Так, потеря 75% почечной ткани приводит к уменьшению клубочковой фильтрации всего лишь до 50% от нормы. При прогрессировании поражения почек происходит снижение их функции, но гомеостаз может поддерживаться на нормальном уровне за счет активации гормональных систем и изменения гломерулотубулярного баланса (стадия компенсации).

В стадию декомпенсации выявляют азотемию, проявляющуюся в увеличении содержания в плазме уровней мочевины и креатинина. Уремия сопровождается нарастанием азотемии, нарушениями вводно-солевого равновесия и возникновением клинических симптомов.

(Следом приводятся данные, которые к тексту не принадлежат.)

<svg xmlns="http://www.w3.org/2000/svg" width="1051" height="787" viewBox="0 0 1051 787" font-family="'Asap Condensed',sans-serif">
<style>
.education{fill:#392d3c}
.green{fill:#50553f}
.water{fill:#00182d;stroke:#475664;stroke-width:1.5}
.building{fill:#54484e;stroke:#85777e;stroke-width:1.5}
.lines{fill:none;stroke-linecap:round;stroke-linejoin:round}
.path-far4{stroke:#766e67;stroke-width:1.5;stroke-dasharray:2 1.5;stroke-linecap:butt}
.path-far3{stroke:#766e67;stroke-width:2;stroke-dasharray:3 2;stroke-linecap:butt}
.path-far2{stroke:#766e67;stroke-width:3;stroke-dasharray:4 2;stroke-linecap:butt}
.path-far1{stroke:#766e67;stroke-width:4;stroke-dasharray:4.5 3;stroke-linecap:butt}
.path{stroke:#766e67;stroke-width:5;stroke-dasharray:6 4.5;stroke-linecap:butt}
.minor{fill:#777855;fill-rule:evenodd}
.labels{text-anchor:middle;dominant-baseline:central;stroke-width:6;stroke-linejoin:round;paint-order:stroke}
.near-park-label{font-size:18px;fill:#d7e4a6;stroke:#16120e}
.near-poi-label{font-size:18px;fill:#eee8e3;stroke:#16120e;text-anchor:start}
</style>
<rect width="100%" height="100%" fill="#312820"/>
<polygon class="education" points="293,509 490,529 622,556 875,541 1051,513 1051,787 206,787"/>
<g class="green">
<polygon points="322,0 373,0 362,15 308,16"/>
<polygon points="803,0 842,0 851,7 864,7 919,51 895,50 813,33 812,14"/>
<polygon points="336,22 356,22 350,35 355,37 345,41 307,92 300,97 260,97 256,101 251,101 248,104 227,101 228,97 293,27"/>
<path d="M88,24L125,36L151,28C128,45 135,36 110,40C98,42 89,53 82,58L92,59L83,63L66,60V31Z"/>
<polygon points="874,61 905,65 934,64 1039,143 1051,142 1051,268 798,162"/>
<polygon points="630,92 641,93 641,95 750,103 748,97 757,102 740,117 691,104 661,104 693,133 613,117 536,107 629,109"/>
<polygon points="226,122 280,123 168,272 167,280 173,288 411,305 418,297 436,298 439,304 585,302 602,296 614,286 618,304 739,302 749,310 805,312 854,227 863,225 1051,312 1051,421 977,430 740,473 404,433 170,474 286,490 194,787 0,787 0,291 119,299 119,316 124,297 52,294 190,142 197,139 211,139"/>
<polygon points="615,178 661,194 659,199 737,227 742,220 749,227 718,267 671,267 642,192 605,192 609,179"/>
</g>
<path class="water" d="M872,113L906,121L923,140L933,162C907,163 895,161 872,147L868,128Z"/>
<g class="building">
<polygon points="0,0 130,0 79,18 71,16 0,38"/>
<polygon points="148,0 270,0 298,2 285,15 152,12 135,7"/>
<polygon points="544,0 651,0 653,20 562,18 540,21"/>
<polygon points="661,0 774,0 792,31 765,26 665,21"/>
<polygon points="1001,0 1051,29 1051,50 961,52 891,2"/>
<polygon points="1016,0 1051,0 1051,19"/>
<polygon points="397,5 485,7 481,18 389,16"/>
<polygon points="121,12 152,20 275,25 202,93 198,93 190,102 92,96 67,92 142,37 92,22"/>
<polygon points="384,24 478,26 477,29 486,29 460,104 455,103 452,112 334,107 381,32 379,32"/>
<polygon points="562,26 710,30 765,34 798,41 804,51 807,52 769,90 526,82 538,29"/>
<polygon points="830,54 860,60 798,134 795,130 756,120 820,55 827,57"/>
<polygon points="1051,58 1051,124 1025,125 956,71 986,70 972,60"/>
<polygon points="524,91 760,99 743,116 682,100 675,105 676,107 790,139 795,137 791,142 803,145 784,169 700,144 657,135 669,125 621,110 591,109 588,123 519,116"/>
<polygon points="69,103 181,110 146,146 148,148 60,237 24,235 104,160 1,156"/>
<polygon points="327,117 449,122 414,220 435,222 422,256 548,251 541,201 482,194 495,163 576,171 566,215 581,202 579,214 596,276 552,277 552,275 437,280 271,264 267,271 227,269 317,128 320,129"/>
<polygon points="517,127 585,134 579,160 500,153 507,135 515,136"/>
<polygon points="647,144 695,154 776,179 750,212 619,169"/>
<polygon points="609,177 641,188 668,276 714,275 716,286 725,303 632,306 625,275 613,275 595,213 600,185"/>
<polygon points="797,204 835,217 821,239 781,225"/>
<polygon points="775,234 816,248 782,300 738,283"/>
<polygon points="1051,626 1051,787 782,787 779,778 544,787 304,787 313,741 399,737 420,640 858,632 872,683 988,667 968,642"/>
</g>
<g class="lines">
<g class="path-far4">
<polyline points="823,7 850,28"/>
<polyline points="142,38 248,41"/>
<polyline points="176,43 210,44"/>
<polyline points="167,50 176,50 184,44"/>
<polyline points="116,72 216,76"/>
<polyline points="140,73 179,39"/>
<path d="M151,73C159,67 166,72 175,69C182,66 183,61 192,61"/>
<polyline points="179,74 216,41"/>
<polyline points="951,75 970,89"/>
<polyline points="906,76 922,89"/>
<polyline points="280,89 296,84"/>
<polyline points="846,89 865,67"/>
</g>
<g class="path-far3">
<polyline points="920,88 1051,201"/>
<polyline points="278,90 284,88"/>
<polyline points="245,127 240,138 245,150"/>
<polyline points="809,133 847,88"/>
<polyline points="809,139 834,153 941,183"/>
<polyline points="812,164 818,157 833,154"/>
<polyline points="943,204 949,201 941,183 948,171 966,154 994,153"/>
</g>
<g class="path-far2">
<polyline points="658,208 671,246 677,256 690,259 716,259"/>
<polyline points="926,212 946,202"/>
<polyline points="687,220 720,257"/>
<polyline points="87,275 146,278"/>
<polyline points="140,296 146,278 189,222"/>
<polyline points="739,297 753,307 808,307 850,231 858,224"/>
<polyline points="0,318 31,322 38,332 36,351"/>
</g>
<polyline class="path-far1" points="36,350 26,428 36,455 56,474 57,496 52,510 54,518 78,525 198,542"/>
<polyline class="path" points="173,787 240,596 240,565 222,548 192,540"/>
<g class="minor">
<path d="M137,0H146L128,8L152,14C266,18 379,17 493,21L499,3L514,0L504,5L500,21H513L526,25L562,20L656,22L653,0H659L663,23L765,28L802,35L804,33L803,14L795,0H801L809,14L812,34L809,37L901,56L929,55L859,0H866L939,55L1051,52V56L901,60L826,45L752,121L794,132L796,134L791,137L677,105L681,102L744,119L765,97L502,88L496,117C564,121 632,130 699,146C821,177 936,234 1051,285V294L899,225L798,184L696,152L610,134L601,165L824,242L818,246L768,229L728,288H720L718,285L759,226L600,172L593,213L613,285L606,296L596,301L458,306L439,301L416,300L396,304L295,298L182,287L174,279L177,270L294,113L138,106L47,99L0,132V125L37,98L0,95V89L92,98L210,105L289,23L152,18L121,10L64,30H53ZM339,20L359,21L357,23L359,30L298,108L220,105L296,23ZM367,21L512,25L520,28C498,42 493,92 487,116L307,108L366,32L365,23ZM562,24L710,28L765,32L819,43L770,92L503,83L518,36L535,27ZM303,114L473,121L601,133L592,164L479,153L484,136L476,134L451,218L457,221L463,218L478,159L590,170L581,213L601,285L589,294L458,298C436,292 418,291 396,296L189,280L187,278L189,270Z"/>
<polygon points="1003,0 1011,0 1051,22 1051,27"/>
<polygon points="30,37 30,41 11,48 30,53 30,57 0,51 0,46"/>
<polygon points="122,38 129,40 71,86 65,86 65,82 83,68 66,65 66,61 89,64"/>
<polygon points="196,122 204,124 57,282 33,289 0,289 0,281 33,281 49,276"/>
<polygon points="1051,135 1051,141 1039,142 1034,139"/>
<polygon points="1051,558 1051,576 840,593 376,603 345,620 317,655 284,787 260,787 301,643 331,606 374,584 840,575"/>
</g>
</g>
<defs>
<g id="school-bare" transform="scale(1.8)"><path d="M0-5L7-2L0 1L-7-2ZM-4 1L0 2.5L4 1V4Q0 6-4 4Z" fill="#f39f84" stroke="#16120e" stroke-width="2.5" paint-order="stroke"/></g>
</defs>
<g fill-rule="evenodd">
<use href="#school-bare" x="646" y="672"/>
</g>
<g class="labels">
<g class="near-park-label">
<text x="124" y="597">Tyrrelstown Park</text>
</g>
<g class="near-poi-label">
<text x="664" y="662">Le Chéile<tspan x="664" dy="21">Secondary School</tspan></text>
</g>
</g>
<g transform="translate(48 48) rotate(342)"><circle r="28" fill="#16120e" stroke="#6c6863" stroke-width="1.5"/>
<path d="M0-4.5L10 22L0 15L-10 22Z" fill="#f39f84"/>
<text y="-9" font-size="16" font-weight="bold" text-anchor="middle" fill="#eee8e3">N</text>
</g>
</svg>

Основные причины хронической почечной недостаточности

Группы факторов

Заболевания

Преренальные Стеноз, аневризма и эмболия почечной артерии
Тромбоз нижней полой вены
Ренальные Хронический гломерулонефрит
Хронический тубуло-интерстициальный нефрит
Хронический пиелонефрит
Поликистоз почек
Сахарный диабет, артериальная гипертония, амилоидоз, ишемическая нефропатия, СКВ, системные васкулиты, миеломная болезнь
Постренальные Длительная обструкция мочевыводящих путей

Симптомы хронической почечной недостаточности

Симптомы хронической почечной недостаточности следующие:

  1. Внешний вид пациентов. Практически никаких характерных внешних признаков заметно не будет до того момента, пока не наступит выраженного снижения клубочковой фильтрации органов. Затем можно будет визуализировать следующие нарушения:

    • Бледность кожных покровов обусловлена анемией, которая постепенно нарастает. Нарушения водно-электролитного баланса приводят к повышенной сухости кожи. По этой же причине кожа теряет упругость, возможно приобретение желтушного окраса;

    • Часто начинают возникать подкожные гематомы. Синяки появляется без предшествующей травмы или ушиба;

    • На коже больных имеются расчесы, которые обусловлены сильным мучительным зудом;

    • Лицо становится очень отечным. Отеки распространяются на конечности, на живот;

    • Тонус мышц уменьшается, они становятся дряблыми, что сказывается на их функциональности. Это негативным образом отражается на трудоспособности человека. Мышечные подергивания и судороги на фоне ясного сознания объясняются падением уровня кальция в крови;

    • Кожные покровы остаются сухими даже в то время, когда больной испытывает сильное волнение или стресс.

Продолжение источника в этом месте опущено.